> _Reading passage_
He was arrested in eastern Spain early on Friday morning after a gun battle that killed three people, two of them police officers.

Prosecutors in Bologna, where Vaclavic allegedly killed his first victim, said that Italy would file for extradition – though Spain is also likely to want to try him for the three killings there.

Vaclavic, dubbed “Igor the Russian” and “Rambo” by the Italian press, evaded a massive manhunt across northern Italy, reportedly surviving by scavenging as he hid out in the countryside of Emilia-Romagna.

He is wanted for the murders of Davide Fabbri, a barman killed in an attempted robbery at his bar near Bologna on April 1st, and Valerio Verri, a park ranger shot as he approached the suspect in woodland near Ferrara a week later. A police officer was also shot, but survived.

Vaclavic, said to be a former soldier, faces additional charges of robbery and sexual assault in Serbia.

He is said to have been heavily armed when Spanish police arrested him in the town of Cantavieja, some 12 hours after he allegedly shot dead two civil guards and a civilian at an isolated farmhouse.

This photo claims to show Vaclavic shortly after his arrest.

The shooting “demonstrates not only the dangerous of the subject but also the absence of scruples”, said Bologna’s chief prosector, Giuseppe Amato.

Italy’s Interior Minister Marco Minniti, who said that Italian and Spanish authorities had been working together to locate Vaclavic for some time, thanked the police in Spain and offered his condolences to the victims in both countries.

Responding to criticism that Italy failed to capture Vaclavic, Minnitti said that the Italian investigation may have seemed slow at times, but came through in the end.  

Vaclaviv was identified by comparing his fingerprints with records in Italy, the Italian state police said.

"I hope that Igor serves his time and that justice can finally be done," commented Fabbri's widow, Maria Sirica, "even if it doesn't change the tragedy for me."

> _Work task 1_
How many lines of the listing below contain the string "inHg"? Reply with the number only.

> _Supplied records_

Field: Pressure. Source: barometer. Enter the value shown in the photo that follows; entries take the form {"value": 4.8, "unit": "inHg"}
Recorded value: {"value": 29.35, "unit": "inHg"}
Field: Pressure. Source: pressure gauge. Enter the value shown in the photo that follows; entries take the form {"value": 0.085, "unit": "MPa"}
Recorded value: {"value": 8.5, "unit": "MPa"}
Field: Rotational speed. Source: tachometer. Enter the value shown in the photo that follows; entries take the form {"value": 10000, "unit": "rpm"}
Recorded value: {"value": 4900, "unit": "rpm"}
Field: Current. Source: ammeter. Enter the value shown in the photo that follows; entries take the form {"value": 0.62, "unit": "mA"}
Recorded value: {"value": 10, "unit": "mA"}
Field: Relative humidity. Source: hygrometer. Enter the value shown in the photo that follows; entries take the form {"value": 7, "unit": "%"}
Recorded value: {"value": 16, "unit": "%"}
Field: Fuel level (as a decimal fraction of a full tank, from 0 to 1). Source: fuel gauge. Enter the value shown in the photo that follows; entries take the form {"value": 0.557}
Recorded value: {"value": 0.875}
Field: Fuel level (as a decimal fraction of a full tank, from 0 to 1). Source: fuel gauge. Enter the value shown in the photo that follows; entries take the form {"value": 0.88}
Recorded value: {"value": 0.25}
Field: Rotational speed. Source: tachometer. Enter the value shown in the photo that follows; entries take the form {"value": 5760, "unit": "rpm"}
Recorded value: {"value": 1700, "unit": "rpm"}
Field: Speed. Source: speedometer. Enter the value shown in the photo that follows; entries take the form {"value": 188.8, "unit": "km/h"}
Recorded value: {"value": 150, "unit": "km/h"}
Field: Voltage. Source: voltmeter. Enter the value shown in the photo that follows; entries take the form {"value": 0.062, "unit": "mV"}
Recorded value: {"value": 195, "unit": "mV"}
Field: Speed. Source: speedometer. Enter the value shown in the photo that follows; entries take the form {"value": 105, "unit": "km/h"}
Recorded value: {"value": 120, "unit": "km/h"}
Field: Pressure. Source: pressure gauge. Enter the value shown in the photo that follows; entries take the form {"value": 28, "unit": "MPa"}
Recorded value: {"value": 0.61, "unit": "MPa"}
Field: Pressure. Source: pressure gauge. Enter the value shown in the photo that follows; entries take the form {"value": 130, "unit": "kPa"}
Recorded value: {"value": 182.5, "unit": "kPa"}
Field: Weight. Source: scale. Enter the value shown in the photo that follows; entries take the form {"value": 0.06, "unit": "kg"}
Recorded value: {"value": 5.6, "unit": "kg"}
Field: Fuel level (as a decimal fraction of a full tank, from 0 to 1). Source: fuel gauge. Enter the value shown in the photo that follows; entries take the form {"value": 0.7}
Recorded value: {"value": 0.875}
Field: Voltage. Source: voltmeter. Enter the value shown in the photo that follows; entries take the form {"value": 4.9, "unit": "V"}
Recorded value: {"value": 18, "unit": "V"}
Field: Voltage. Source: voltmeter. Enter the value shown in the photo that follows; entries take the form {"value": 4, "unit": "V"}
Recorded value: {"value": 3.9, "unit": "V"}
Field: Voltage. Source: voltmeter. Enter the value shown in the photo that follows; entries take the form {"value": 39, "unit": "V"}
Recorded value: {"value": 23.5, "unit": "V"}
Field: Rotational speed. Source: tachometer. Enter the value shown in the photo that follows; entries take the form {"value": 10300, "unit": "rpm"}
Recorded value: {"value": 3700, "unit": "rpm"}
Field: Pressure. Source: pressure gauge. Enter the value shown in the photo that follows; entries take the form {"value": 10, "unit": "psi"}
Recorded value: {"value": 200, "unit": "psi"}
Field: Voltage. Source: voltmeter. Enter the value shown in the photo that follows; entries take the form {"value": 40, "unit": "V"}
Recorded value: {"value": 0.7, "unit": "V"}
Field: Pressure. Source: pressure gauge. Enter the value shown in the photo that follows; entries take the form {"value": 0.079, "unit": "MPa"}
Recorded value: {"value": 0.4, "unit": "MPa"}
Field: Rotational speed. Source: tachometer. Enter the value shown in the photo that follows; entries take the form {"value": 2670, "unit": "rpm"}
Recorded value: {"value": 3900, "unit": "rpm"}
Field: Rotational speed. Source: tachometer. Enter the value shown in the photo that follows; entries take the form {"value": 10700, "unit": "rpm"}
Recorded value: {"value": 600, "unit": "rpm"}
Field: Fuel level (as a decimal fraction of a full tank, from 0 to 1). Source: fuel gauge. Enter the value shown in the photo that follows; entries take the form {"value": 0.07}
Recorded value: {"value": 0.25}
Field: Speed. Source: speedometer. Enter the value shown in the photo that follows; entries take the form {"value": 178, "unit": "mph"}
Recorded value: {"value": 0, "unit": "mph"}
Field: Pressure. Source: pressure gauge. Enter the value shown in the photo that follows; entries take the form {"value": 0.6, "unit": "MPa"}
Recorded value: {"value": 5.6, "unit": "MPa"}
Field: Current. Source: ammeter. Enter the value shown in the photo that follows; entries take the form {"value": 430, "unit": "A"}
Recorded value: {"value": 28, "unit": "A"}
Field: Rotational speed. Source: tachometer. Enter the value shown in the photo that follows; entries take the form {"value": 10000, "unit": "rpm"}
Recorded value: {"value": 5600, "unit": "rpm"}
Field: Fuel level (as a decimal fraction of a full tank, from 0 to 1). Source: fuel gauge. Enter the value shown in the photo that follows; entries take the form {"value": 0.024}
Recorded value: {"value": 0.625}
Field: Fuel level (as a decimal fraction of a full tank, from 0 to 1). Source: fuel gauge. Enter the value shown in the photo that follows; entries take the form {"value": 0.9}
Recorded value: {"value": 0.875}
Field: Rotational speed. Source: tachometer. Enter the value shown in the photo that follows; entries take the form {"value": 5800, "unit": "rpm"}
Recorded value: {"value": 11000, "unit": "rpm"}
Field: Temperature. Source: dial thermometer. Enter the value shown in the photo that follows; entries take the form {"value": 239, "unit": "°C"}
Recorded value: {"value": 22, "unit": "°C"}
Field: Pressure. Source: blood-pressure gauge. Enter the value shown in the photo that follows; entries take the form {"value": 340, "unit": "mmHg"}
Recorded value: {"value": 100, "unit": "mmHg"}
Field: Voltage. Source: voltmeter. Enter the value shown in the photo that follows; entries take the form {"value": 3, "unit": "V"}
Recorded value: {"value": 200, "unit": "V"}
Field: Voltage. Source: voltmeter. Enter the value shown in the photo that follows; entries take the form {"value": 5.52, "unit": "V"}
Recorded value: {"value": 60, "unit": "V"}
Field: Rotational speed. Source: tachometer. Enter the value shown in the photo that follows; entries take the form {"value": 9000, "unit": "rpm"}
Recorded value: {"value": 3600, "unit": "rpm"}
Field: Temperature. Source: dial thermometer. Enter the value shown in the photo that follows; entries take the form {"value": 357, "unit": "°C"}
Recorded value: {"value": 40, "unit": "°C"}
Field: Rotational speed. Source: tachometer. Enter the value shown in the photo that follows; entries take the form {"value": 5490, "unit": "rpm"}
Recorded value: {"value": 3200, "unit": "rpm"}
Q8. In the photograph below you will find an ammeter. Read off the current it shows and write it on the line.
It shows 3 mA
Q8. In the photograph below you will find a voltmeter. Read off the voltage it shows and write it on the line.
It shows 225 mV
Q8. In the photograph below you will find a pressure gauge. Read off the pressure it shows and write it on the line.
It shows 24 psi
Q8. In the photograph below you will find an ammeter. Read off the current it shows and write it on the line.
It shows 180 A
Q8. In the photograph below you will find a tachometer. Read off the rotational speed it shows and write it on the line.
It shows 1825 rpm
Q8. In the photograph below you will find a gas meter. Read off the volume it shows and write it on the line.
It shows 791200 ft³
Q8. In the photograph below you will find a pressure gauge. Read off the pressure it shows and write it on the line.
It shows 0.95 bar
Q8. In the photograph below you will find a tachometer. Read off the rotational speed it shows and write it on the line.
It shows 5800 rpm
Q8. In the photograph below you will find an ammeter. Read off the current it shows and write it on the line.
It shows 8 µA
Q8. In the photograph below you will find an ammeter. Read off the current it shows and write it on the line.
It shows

> _Work task 2_
Answer these questions from the article above on Vaclavic's arrest.
(a) In which town did Spanish police arrest Vaclavic?
(b) What was Valerio Verri's job?
(c) In which country does Vaclavic face additional charges of robbery and sexual assault?

> _Response box 1_
2

> _Response box 2_
(a) Cantavieja
(b) Park ranger
(c) Serbia